Francesca Stilla non si occupa soltanto delle madri ma naturalmente anche, e soprattutto, dei figli di cui, confessa a D, “oggi mi sento anch’io un po’ la madre. Ed è la ricchezza che dà il mio lavoro. Ho visto la gioia e le lacrime di giovani donne sterili che dicevano di sì a figli abbandonati, malati o semplicemente non voluti. Giovani educatrici che aprivano le loro case nei giorni di festa a quei figli dimenticati in comunità. E donne combattere le proprie dipendenze, per riprendersi  un figlio e offrirgli un futuro migliore. Sono esempi di maternità che custodisco gelosamente. Molti di quei bambini tornano a trovarmi”.
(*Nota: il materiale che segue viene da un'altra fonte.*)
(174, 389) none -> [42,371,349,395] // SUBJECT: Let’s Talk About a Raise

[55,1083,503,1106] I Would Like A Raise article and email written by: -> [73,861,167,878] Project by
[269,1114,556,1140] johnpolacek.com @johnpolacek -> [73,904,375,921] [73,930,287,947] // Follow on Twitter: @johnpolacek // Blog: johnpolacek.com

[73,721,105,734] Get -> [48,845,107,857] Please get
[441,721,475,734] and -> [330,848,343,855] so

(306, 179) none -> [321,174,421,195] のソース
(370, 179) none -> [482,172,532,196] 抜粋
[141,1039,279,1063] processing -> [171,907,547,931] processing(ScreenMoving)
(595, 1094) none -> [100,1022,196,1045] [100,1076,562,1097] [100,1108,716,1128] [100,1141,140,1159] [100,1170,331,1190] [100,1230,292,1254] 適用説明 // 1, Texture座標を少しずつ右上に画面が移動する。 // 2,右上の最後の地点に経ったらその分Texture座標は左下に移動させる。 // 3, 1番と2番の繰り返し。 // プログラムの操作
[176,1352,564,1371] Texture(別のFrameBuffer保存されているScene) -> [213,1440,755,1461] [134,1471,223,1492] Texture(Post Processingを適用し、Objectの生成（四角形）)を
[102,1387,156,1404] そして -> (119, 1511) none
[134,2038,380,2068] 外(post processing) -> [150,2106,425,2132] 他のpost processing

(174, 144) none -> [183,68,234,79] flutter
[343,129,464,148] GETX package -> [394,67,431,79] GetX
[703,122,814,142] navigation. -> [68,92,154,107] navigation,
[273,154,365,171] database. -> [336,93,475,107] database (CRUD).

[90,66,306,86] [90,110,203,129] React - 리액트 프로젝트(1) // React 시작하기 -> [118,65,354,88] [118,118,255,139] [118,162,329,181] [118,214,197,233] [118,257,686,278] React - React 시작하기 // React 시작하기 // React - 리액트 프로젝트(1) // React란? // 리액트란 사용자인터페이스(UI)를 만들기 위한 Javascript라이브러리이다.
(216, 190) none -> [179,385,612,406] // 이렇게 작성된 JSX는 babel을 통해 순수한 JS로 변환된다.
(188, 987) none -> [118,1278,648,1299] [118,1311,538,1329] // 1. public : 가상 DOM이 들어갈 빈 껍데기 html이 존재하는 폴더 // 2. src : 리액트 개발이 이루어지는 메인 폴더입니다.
“Quando arrivano, – annota Gatti – il giudice li accoglie con il suo sorriso luminoso. E subito aggiorna la loro altezza con un leggero segno a matita sul muro dietro la sua scrivania.”

Il giornalista riferisce anche di un episodio appreso dai suoi colleghi: “quando era sostituto procuratore a Reggio Calabria, la dottoressa Stilla visitava i minorenni detenuti e partecipava ai loro progetti educativi.” “Il contatto umano con le persone, anche da giudice, è fondamentale – chiosa il magistrato -. Non si può lavorare solo sulle carte. Nella mia stanza ci sono almeno dieci sedie per dare modo a tutte le parti, familiari, minori, educatori, di intervenire all’udienza. La relazione diretta non compromette l’imparzialità del magistrato, ma la rafforza”.

Sono orgoglioso, come tutta la comunità cittadina, che questa donna coraggiosa e impareggiabile abbia avuto i natali San Marco in Lamis. Nel suo coraggio, nella sua determinazione, nel suo incrollabile senso di giustizia e di pace, ritrovo la saggezza antica e profonda del nostro Gargano.